#### [Description of the task]
Could you copy out the passage on the Carter–Kennedy health care dispute, everything from "Following Carter's election, the" down to "phasing-in comprehensive coverage.", with "private insurance companies" swapped out for "private insurers"?

Following Carter's election, the new President and the Senator from Massachusetts became embroiled in an argument over what health care reform would look like. In December of 1977, President Carter told Senator Kennedy that his bill had to be changed in order to preserve a large role for private insurance companies, and to minimize federal spending. Carter also told Kenned that healthcare reform had to be phased in so as not to interfere with balancing the federal budget. At first Kennedy compromised and made the requested changes, but Kennedy broke with Carter in July 1978 when Carter would not commit to pursuing a single bill with a fixed schedule for phasing-in comprehensive coverage.
In May 1979, Kennedy proposed a new bipartisan universal national health insurance bill. The bill gave consumers the choice from a number of competing, federally-regulated, private health insurance plans with no cost sharing. The plan was to be financed by premiums, the amount of which depended on the consumer's income. Kennedy proposed an employer mandate and an individual mandate, replacement of Medicaid by government payment of premiums to private insurers, and enhancement of Medicare by adding prescription drug coverage and eliminating premiums and cost sharing. The following month, June of 1979, Carter countered with his own proposal. Carter's program proposed more limited health insurance reform made up of an employer mandate to provide catastrophic private health insurance, and coverage without cost sharing for pregnant women and infants. Carter also proposed federalization of Medicaid with extension to the very poor without dependent minor children, and enhancement of Medicare by adding catastrophic coverage.
In November 1979, Senator Russell Long led a bipartisan conservative majority of his Senate Finance Committee to support an employer mandate to provide catastrophic-only private health insurance and enhancement of Medicare by adding catastrophic coverage. No consensus could be reached, and efforts at coming up with a plan were abandoned in May 1980 due to budget constraints caused by a deteriorating economy.
Many years later, in a 2010 interview, Carter blamed the failure on Ted Kennedy. Kennedy would challenge Carter for the 1980 Democratic Presidential nomination. The challenge was unsuccessful, but it weakened Carter, contributing to Carter's defeat in the 1980 election. In an interview with CBS News senior White House correspondent Bill Plante, the former president said he doesn't have "any doubt" that Kennedy stood in the way of his administration's plans for national health care insurance. Carter told Plante, "I had worked very carefully with the leaders of the five committees, and they were all cooperating with me. We were writing the legislation for pretty much comprehensive health care. We had the full support and intimate involvement of Senator Kennedy and Senator Long, who was also a chairman of a major committee in the Senate and the three chairman of the committees in the House. They were all working with me. At the last minute, the same week we were going to reveal what we have finally come forward to present to the entire Congress and the public, Senator Kennedy decided not to support it."
In his 2010 book "White House Diary," Carter describes Kennedy's withdrawal as "a very great disappointment to me" -- and cites it as the reason his health care bill died. Carter told CBS News "It could have been a major step forward at that time which unfortunately did not happen. He considered himself the inevitable next president and maybe he wanted to have his, I'd say, gold plated comprehensive plan put into effect under his own administration. Or maybe he didn't want me to have a major legislative success."

#### [Data provided]
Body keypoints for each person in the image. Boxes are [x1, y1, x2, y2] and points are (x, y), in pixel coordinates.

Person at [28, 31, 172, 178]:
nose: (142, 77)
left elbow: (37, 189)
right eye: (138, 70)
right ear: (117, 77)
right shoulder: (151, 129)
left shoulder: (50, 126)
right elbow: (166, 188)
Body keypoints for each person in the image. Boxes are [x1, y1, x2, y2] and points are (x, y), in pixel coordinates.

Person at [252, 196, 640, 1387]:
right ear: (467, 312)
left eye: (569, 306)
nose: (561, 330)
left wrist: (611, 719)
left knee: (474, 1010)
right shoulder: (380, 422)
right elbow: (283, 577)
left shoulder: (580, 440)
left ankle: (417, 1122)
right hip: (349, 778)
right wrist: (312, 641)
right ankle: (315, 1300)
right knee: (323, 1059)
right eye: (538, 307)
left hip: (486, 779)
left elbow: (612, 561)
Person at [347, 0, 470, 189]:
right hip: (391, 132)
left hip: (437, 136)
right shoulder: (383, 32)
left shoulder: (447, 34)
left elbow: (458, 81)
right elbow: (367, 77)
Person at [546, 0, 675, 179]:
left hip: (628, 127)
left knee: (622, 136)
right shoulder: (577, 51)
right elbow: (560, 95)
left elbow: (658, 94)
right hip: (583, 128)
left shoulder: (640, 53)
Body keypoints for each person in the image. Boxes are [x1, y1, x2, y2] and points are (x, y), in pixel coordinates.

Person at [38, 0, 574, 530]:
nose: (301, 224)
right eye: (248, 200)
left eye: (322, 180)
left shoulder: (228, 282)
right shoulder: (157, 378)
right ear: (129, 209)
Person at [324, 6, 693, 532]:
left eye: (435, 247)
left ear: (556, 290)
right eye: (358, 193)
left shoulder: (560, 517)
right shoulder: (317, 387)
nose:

#### [Solution to the problem]
Following Carter's election, the new President and the Senator from Massachusetts became embroiled in an argument over what health care reform would look like. In December of 1977, President Carter told Senator Kennedy that his bill had to be changed in order to preserve a large role for private insurers, and to minimize federal spending. Carter also told Kenned that healthcare reform had to be phased in so as not to interfere with balancing the federal budget. At first Kennedy compromised and made the requested changes, but Kennedy broke with Carter in July 1978 when Carter would not commit to pursuing a single bill with a fixed schedule for phasing-in comprehensive coverage.